PETIKAN DOKUMEN:

-------

Petikan Hikmah dibalik Wafatnya Ulama
Innalillaahi wainna ilaihi raaji'un
Allahumma firlahu warhamhu wa'afihu wa'fu'anhu
📌Ini musibah besar bagi umat akhir zaman, cara allah mengangkat ilmu agama adalah dengan mewafatkan para ulama.
Maka akan hilang sebagian ilmu agama karena ulama yang wafat berarti membawa ilmunya.
Renungan kita: pelajari agama secara serius sebagai bekal kita. Yang meninggal dunia sudah habis masanya di dunia, kita yang hidup harus cerdas menyiapkan diri. Ya Allah wafatkan kami dalam kondisi husnul khatimah.📌
Demi masa sesungguhnya manusia itu benar-benar dalam kerugian, kecuali orang-orang yang beriman dan mengerjakan amal saleh dan nasehat menasehati supaya mentaati kebenaran dan nasehat menasehati supaya menetapi kesabaran (Q.S. al-‘Ashr [103]: 1-3).
Rasulullah SAW bersabda: "Sesungguhnya Allah tidak mencabut ilmu dari hambaNya, tetapi mencabut ilmu dengan mencabut para ulama. Sehingga ketika Allah tidak menyisakan satu ulama, maka manusia mengangkat pemimpin-pemimpin bodoh, mereka ditanya kemudian memberi fatwa tanpa ilmu, maka mereka sesat dan menyesatkan." (HR Al Bukhari)
Dalam Kitab Tanqih al-Qaul, Imam Jalaluddin As-Suyuthi menuliskan sebuah hadis Rasulullah SAW yang artinya:
"Barangsiapa yang tidak sedih dengan kematian ulama maka dia adalah munafik."
Semoga kita bisa mengambil hikmah dan iktibar dari wafatnya para ulama di Indonesia. Kepergian ulama merupakan duka bagi umat Islam. Semoga Allah Ta'ala memuliakan para ulama dan mengangkat mereka ke tempat terpuji bersama Rasulullah SAW dan kaum sholihin. Al-Faatihah...
Ulama adalah pewaris para Nabi (Al-'ulama warasatul Anbiya). Mereka yang disebut pewaris para Nabi adalah ulama yang lurus, punya ilmu dan adab yang tinggi, memiliki sifat khauf (rasa takut) kepada Allah 'Azza wa Jalla. Mereka laksana pelita yang menerangi bumi.
Kata Rasulullah SAW, wafatnya ulama laksana bintang yang padam dan musibah yang tak tergantikan. Dunia menjadi kehilangan ilmu dan termasuk musibah besar bagi agama.
Menurut Imam Baihaqi dari hadis Ma'ruf bin Kharbudz dari Abu Ja'far radhiallahu 'anhu berkata: "Kematian ulama lebih dicintai Iblis daripada kematian 70 orang ahli Ibadah."

-------

PERINTAH TUGAS: Lanjutkan teks tentang hikmah di balik wafatnya ulama di atas, mulai setelah kalimat terakhirnya.

DATA SUMBER:

-------

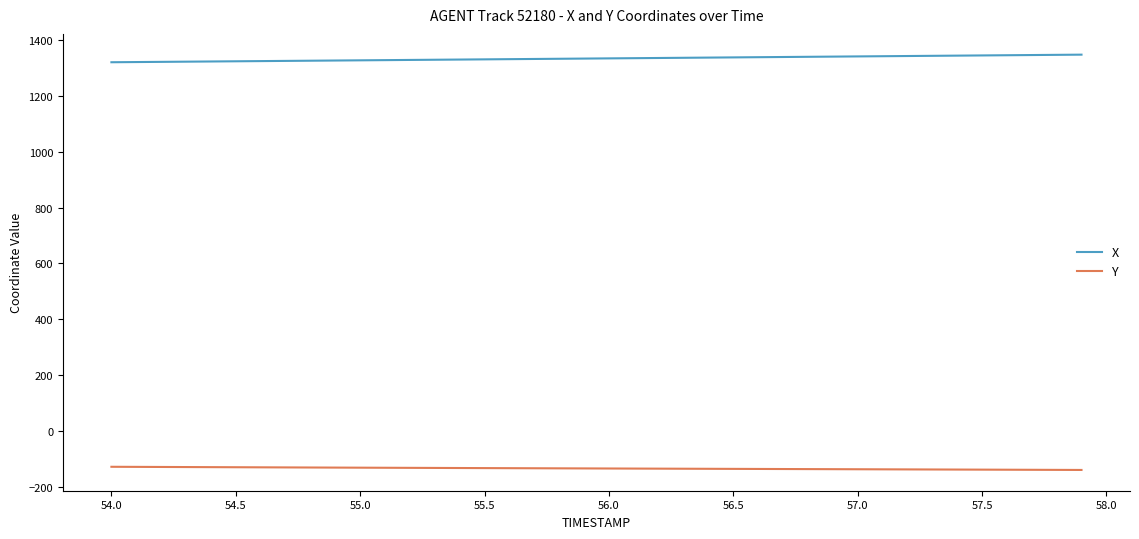

What is the minimum value for X?

1319.9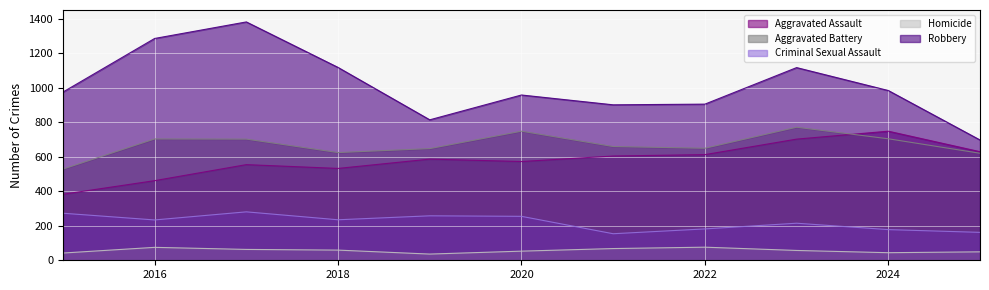

Which category has the lowest value across all series?

2019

-------

HASIL:
Rasulullah SAW bersabda: "Ambillah (pelajarilah) ilmu sebelum ilmu pergi." Sahabat bertanya: 'Wahai Rasulullah, bagaimana mungkin ilmu bisa pergi (hilang)?" Rasulullah menjawab: "Perginya ilmu adalah dengan wafatnya orang-orang yang membawa ilmu (ulama)." (HR Ad-Darimi, Ath-Thabarani)
Ada beberapa hal yang patut kita renungi terkait wafatnya para ulama.
Pertama, wafatnya ulama adalah pertanda sempurnanya tugas ulama tersebut. Sebagaimana yang pernah terjadi pada diri Rasulullah SAW, tepatnya ketika turun Surat al-Ma’idah [5]: 3
"Pada hari ini telah Kusempurnakan untuk kamu agamamu, dan telah Ku-cukupkan kepadamu nikmat-Ku, dan telah Ku-ridhai Islam itu jadi agama bagimu".
Tiba-tiba Sayyidina Abu Bakar RA pulang ke rumah dalam keadaan murung dan sedih. Kemudian beliau mengunci pintu rumah dan sibuk menangis siang-malam. Setelah itu ada yang bertanya, “Kenapa engkau hanya menangis saja wahai Abu Bakar, padahal orang lain sedang bergembira karena agama Islam telah sempurna”. Abu Bakar RA menjawab bahwa ketika sesuatu itu sudah sempurna, maka akan mulai merosot. Lebih jauh Abu Bakar RA menjelaskan bahwa ayat tersebut (Surat al-Ma’idah [5]: 3) adalah indikasi bahwa sebentar lagi Rasulullah SAW akan wafat, mengingat tugas beliau sudah sempurna. Setelah mendengar penjelasan tersebut, akhirnya mereka berdua sama-sama menangis, karena bersedih akan ditinggal wafat oleh Rasulullah SAW.
Hal ini mirip dengan sebuah kisah hikmah, ada seseorang bertanya kepada orang bijak, “Wahai Syaikh, mengapa Allah mewafatkan ulama yang berperilaku terpuji, bukannya mematikan penjahat yang berperilaku tercela?”. Orang bijak menjawab, “Wahai anakku, jika engkau memanen apel, tentu engkau akan memanen apel yang sudah matang dan bagus, bukan apel yang masih mentah, apalagi dimakan ulat. Demikian halnya Allah SWT memanen ulama yang sudah matang dan bagus, serta memberikan kesempatan kepada kita yang masih belum matang”.
Dari sini patut kita maknai bahwa apabila kita masih hidup hingga saat ini, berarti Allah SWT sedang memberi peluang agar kita bergegas mematangkan diri, terutama melalui jalur taubat dan ibadah.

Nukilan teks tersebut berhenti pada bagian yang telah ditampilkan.